⟨

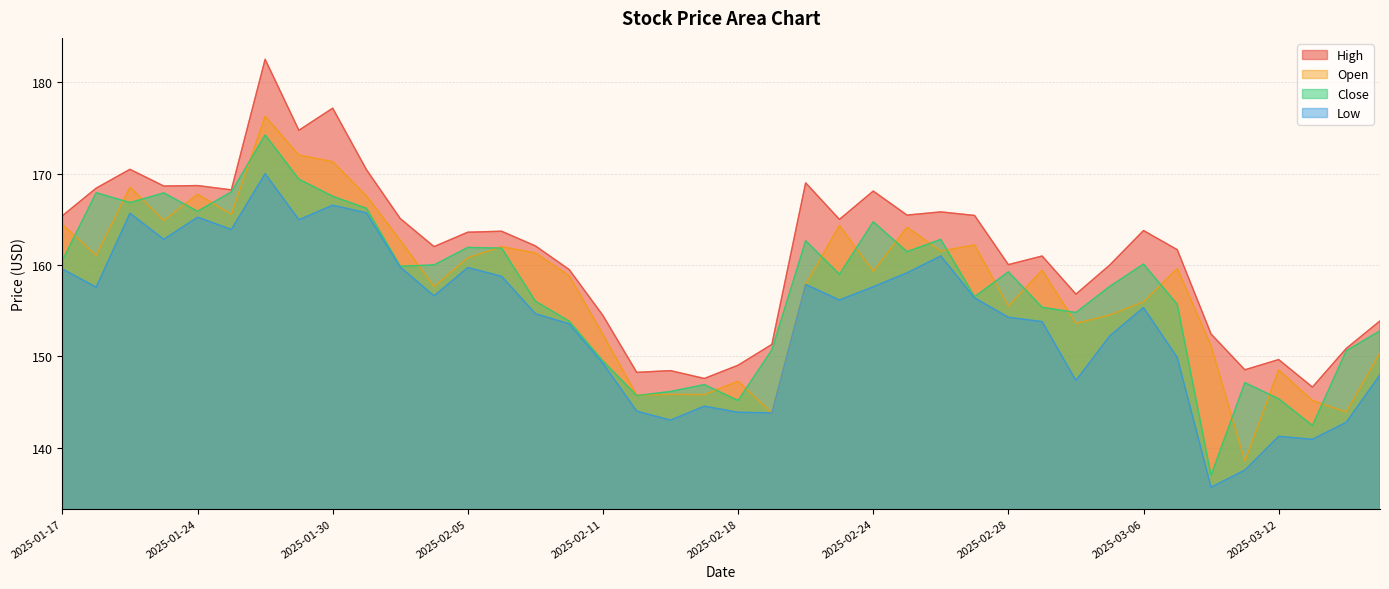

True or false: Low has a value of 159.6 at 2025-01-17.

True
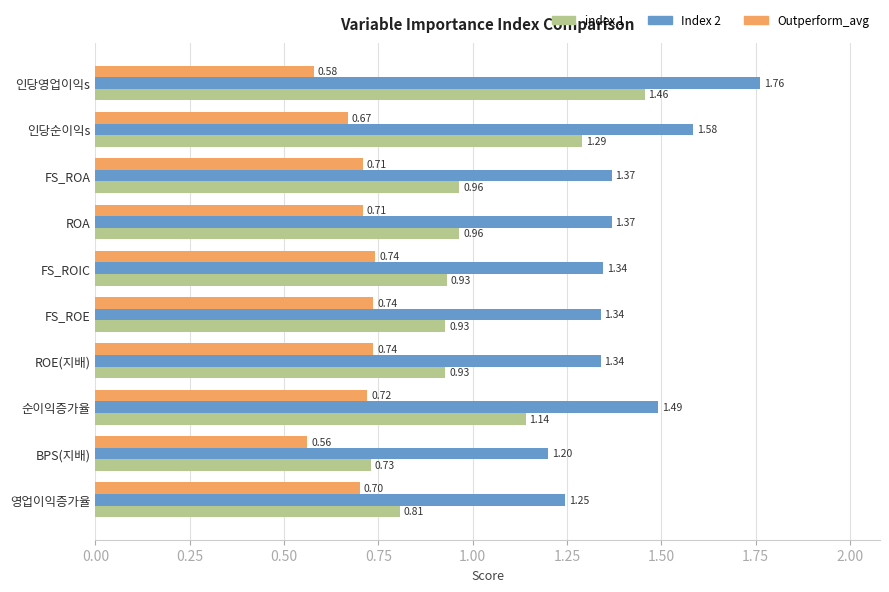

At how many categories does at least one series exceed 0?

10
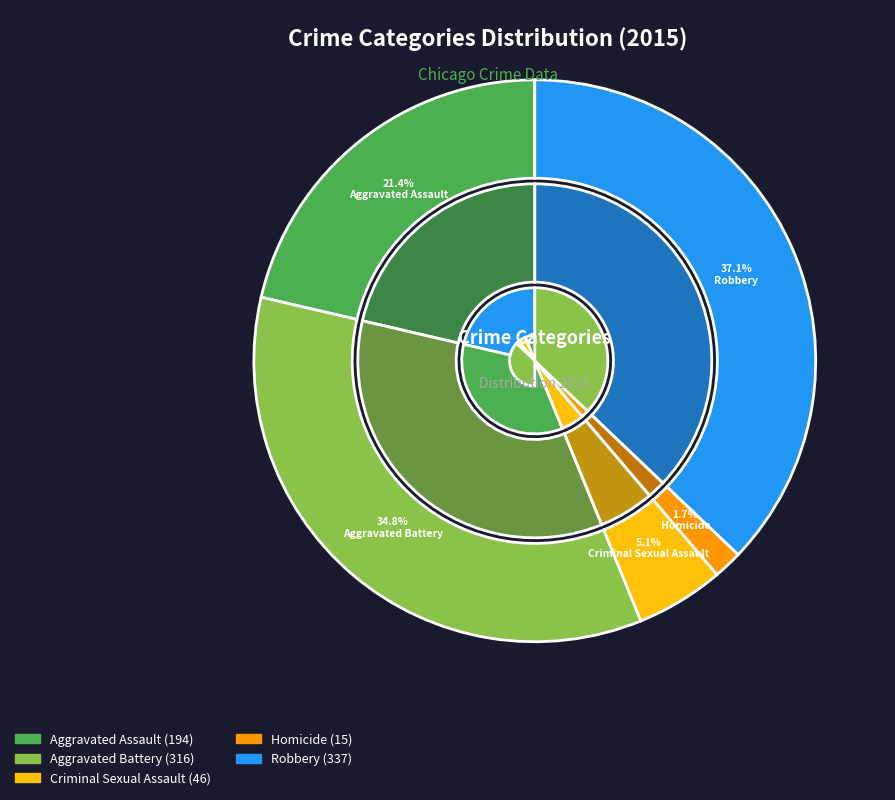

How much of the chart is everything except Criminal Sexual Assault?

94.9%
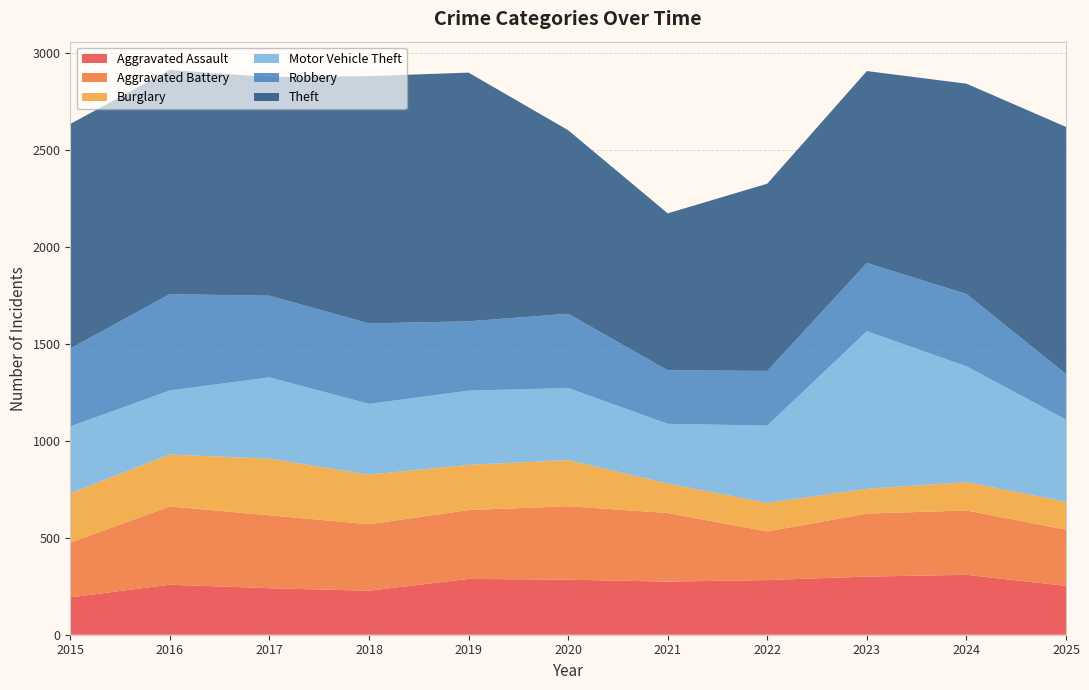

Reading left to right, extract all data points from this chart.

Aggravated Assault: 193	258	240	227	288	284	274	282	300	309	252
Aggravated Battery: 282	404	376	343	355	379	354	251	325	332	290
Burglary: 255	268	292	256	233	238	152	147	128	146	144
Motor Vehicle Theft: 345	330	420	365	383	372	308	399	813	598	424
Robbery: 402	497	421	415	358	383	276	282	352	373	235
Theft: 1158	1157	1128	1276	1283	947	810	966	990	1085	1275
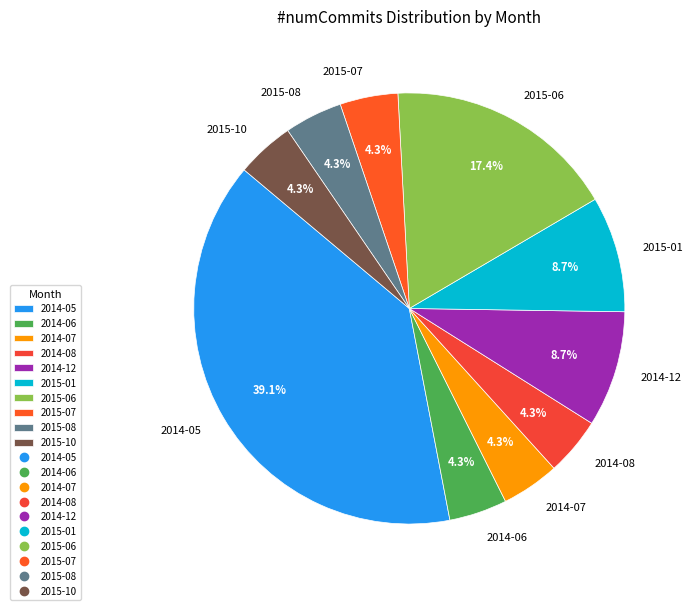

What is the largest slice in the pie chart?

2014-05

⟩

Which lines of the data above contain the word "True"? Pick out each one and copy it, counting only matches with the same uppercase and lowercase letters.

True or false: Low has a value of 159.6 at 2025-01-17.
True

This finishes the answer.